Sorry, I follow the rules of my 92-year old mother’s kitchen. They haven’t failed me yet.
— Myrna Manners (@myrnamanners) April 27, 2019
Leaving these right here. pic.twitter.com/5ADC8gp5U1
— AMW? (@MarWilks) April 28, 2019
Oh no, I will continue to wash it then soak with salt and lime juice thank you
— A-A-Ron ?? (@RICHinLOVE_) April 26, 2019
@CDCgov we don’t wash our chicken we rinse it 😉
— jexxy (@itsjexxyy) April 30, 2019
No thank you CDC! I was my meat with vinegar and lemon juice, clean my sink and kitchen with bleach and soap. Really!!!!!
— Leoniy White (@LeonieWhiteLW) May 1, 2019
In game of the CDC VS OUR ANCESTORS, Ancestors for the win! Thanks for the concern.
— Bernadette Davis (@AnalogGirl71) May 1, 2019
Whether Black Twitter wants them or not, the CDC also provides several tips to prevent food poisoning when handling raw chicken.

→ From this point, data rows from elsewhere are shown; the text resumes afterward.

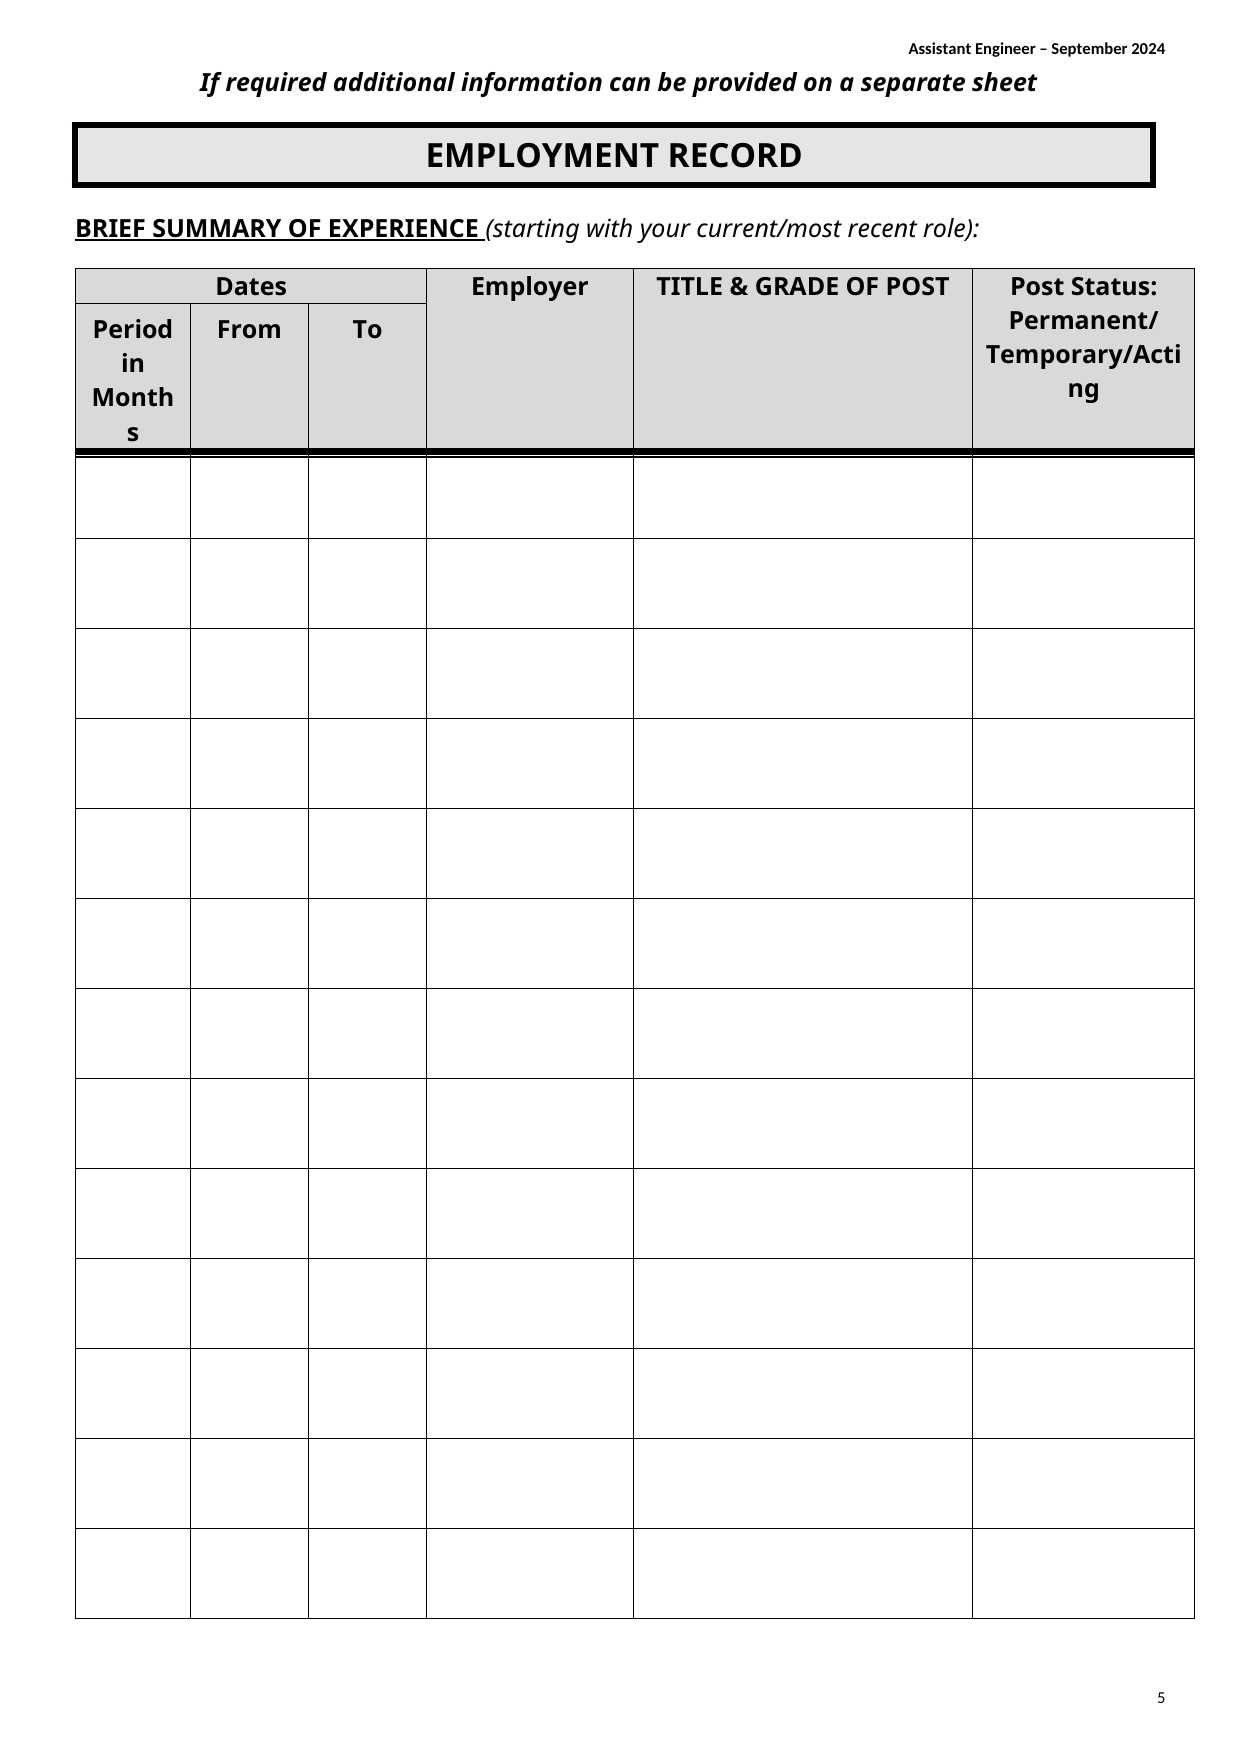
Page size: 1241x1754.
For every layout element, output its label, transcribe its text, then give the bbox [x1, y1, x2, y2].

table_cell [634, 629, 972, 718]
table_cell [973, 1439, 1194, 1528]
table_cell [427, 989, 633, 1078]
table_cell [973, 989, 1194, 1078]
table_header EMPLOYMENT RECORD [78, 128, 1150, 182]
table_cell [427, 1079, 633, 1168]
table_cell [427, 539, 633, 628]
table_cell [634, 1439, 972, 1528]
table_cell [76, 989, 190, 1078]
table_cell Period in Months [76, 304, 190, 448]
table_cell [191, 539, 308, 628]
table_cell [76, 629, 190, 718]
table_cell [76, 1169, 190, 1258]
table_cell [634, 1529, 972, 1618]
table_cell [309, 539, 426, 628]
table_cell [191, 989, 308, 1078]
table_cell [309, 1349, 426, 1438]
table_header TITLE & GRADE OF POST [634, 269, 972, 448]
table_cell [309, 458, 426, 538]
table_cell [634, 539, 972, 628]
table_cell [973, 719, 1194, 808]
table_cell [634, 458, 972, 538]
text BRIEF SUMMARY OF EXPERIENCE (starting with your current/most recent role): [75, 211, 1165, 245]
table_cell [973, 1079, 1194, 1168]
table_cell [634, 719, 972, 808]
table_cell [973, 1349, 1194, 1438]
table_cell [973, 1259, 1194, 1348]
table_cell [191, 719, 308, 808]
table_cell [427, 809, 633, 898]
table_cell [427, 719, 633, 808]
table_cell [427, 1349, 633, 1438]
table_cell [76, 1079, 190, 1168]
table_cell [191, 1259, 308, 1348]
table_cell [973, 1529, 1194, 1618]
table_cell [191, 629, 308, 718]
table_cell [76, 719, 190, 808]
table_cell [309, 719, 426, 808]
table_cell [973, 899, 1194, 988]
table_cell [427, 629, 633, 718]
table_cell [309, 809, 426, 898]
table_cell [427, 1169, 633, 1258]
table_cell [634, 1079, 972, 1168]
table_cell [973, 1169, 1194, 1258]
table_cell [427, 458, 633, 538]
table_header Employer [427, 269, 633, 448]
table_cell [427, 1259, 633, 1348]
table_cell [76, 1529, 190, 1618]
table_cell [191, 1169, 308, 1258]
table_cell [427, 1529, 633, 1618]
table_cell [634, 899, 972, 988]
table_cell [191, 1349, 308, 1438]
table_cell [309, 1079, 426, 1168]
table_header Dates [76, 269, 426, 303]
table_cell [309, 1529, 426, 1618]
table_cell [76, 458, 190, 538]
table_cell [973, 629, 1194, 718]
table_cell [191, 1079, 308, 1168]
table_cell [427, 899, 633, 988]
table_cell [76, 1349, 190, 1438]
table_cell [309, 899, 426, 988]
table_cell [76, 899, 190, 988]
table_cell [634, 809, 972, 898]
table_cell [634, 1169, 972, 1258]
table_cell [634, 1349, 972, 1438]
table_cell [76, 809, 190, 898]
table_cell [191, 899, 308, 988]
table_cell [309, 629, 426, 718]
table_cell [973, 539, 1194, 628]
table_cell [76, 539, 190, 628]
table_cell [191, 1529, 308, 1618]
text If required additional information can be provided on a separate sheet [75, 65, 1165, 99]
table_cell [427, 1439, 633, 1528]
table_cell [309, 1259, 426, 1348]
table_cell [76, 1259, 190, 1348]
table_header Post Status: Permanent/ Temporary/Acting [973, 269, 1194, 448]
table_cell [973, 809, 1194, 898]
table_cell [191, 458, 308, 538]
table_cell From [191, 304, 308, 448]
table_cell [309, 989, 426, 1078]
table_cell [634, 989, 972, 1078]
table_cell [309, 1169, 426, 1258]
table_cell [309, 1439, 426, 1528]
table_cell [191, 1439, 308, 1528]
table_cell [973, 458, 1194, 538]
table_cell [76, 1439, 190, 1528]
table_cell To [309, 304, 426, 448]
table_cell [191, 809, 308, 898]
table_cell [634, 1259, 972, 1348]
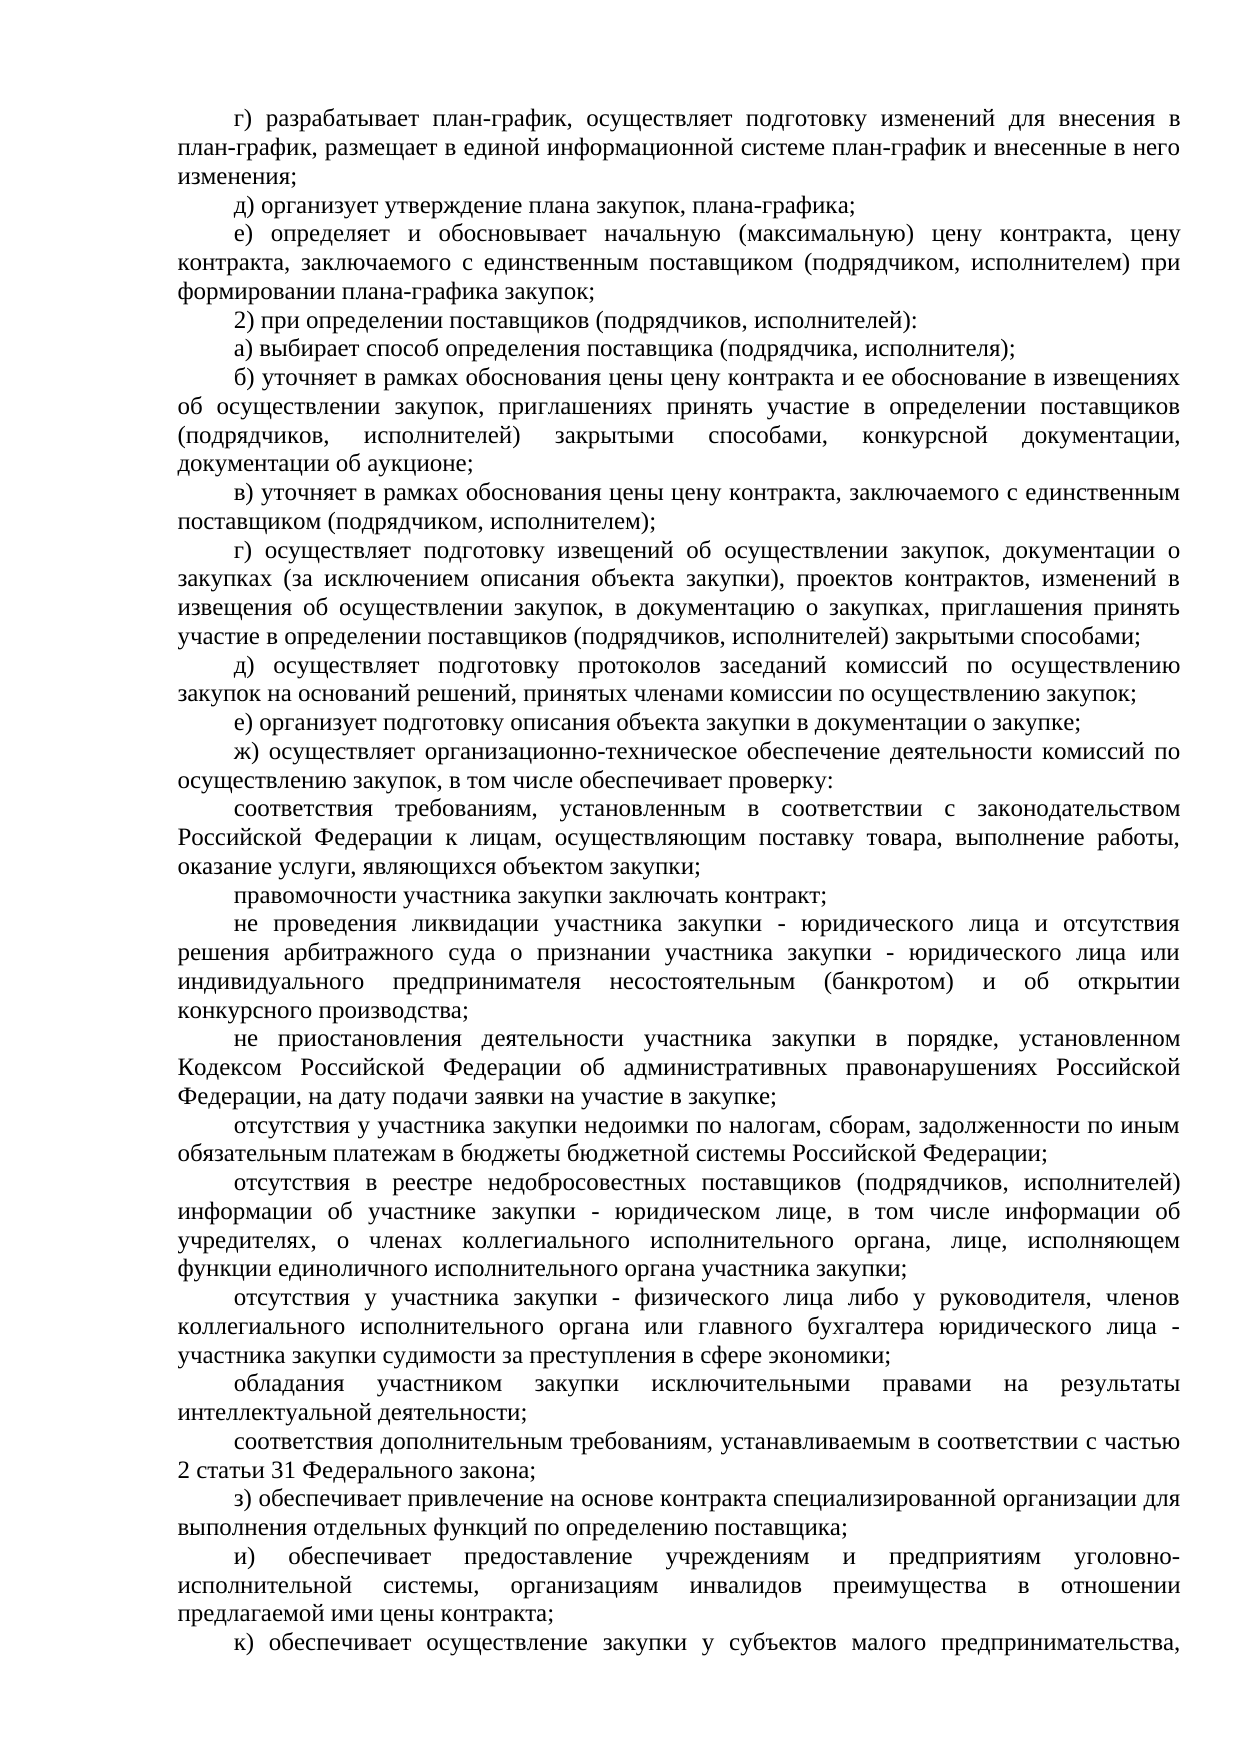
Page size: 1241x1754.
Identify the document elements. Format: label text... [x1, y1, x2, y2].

text отсутствия в реестре недобросовестных поставщиков (подрядчиков, исполнителей) информации об участнике закупки - юридическом лице, в том числе информации об учредителях, о членах коллегиального исполнительного органа, лице, исполняющем функции единоличного исполнительного органа участника закупки; [177, 1167, 1181, 1282]
text не приостановления деятельности участника закупки в порядке, установленном Кодексом Российской Федерации об административных правонарушениях Российской Федерации, на дату подачи заявки на участие в закупке; [177, 1023, 1181, 1110]
text а) выбирает способ определения поставщика (подрядчика, исполнителя); [177, 333, 1181, 362]
text б) уточняет в рамках обоснования цены цену контракта и ее обоснование в извещениях об осуществлении закупок, приглашениях принять участие в определении поставщиков (подрядчиков, исполнителей) закрытыми способами, конкурсной документации, документации об аукционе; [177, 362, 1181, 477]
text д) организует утверждение плана закупок, плана-графика; [177, 190, 1181, 218]
text соответствия дополнительным требованиям, устанавливаемым в соответствии с частью 2 статьи 31 Федерального закона; [177, 1426, 1181, 1483]
text е) организует подготовку описания объекта закупки в документации о закупке; [177, 707, 1181, 736]
text не проведения ликвидации участника закупки - юридического лица и отсутствия решения арбитражного суда о признании участника закупки - юридического лица или индивидуального предпринимателя несостоятельным (банкротом) и об открытии конкурсного производства; [177, 908, 1181, 1023]
text в) уточняет в рамках обоснования цены цену контракта, заключаемого с единственным поставщиком (подрядчиком, исполнителем); [177, 477, 1181, 535]
text отсутствия у участника закупки недоимки по налогам, сборам, задолженности по иным обязательным платежам в бюджеты бюджетной системы Российской Федерации; [177, 1110, 1181, 1167]
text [177, 1627, 1181, 1656]
text соответствия требованиям, установленным в соответствии с законодательством Российской Федерации к лицам, осуществляющим поставку товара, выполнение работы, оказание услуги, являющихся объектом закупки; [177, 793, 1181, 880]
text г) осуществляет подготовку извещений об осуществлении закупок, документации о закупках (за исключением описания объекта закупки), проектов контрактов, изменений в извещения об осуществлении закупок, в документацию о закупках, приглашения принять участие в определении поставщиков (подрядчиков, исполнителей) закрытыми способами; [177, 535, 1181, 650]
text 2) при определении поставщиков (подрядчиков, исполнителей): [177, 305, 1181, 333]
text и) обеспечивает предоставление учреждениям и предприятиям уголовно-исполнительной системы, организациям инвалидов преимущества в отношении предлагаемой ими цены контракта; [177, 1541, 1181, 1627]
text г) разрабатывает план-график, осуществляет подготовку изменений для внесения в план-график, размещает в единой информационной системе план-график и внесенные в него изменения; [177, 103, 1181, 190]
text ж) осуществляет организационно-техническое обеспечение деятельности комиссий по осуществлению закупок, в том числе обеспечивает проверку: [177, 736, 1181, 793]
text отсутствия у участника закупки - физического лица либо у руководителя, членов коллегиального исполнительного органа или главного бухгалтера юридического лица - участника закупки судимости за преступления в сфере экономики; [177, 1282, 1181, 1368]
text д) осуществляет подготовку протоколов заседаний комиссий по осуществлению закупок на оснований решений, принятых членами комиссии по осуществлению закупок; [177, 650, 1181, 707]
text е) определяет и обосновывает начальную (максимальную) цену контракта, цену контракта, заключаемого с единственным поставщиком (подрядчиком, исполнителем) при формировании плана-графика закупок; [177, 218, 1181, 305]
text правомочности участника закупки заключать контракт; [177, 880, 1181, 908]
text з) обеспечивает привлечение на основе контракта специализированной организации для выполнения отдельных функций по определению поставщика; [177, 1483, 1181, 1541]
text обладания участником закупки исключительными правами на результаты интеллектуальной деятельности; [177, 1368, 1181, 1426]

The tips include, but are not limited to:
- Place chicken in a disposable bag before putting in your shopping cart or refrigerator to prevent raw juices from getting onto other foods.
- Wash hands with warm soapy water for 20 seconds before and after handling chicken.
- Do not wash raw chicken. During washing, chicken juices can spread in the kitchen and contaminate other foods, utensils, and countertops.
- Never place cooked food or fresh produce on a plate, cutting board, or other surface that previously held raw chicken.
- Wash cutting boards, utensils, dishes, and countertops with hot soapy water after preparing chicken and before you prepare the next item.
- Use a food thermometer to make sure chicken is cooked to a safe internal temperature of 165°F.
- Refrigerate or freeze leftover chicken within 2 hours (or within 1 hour if the temperature outside is higher than 90°F).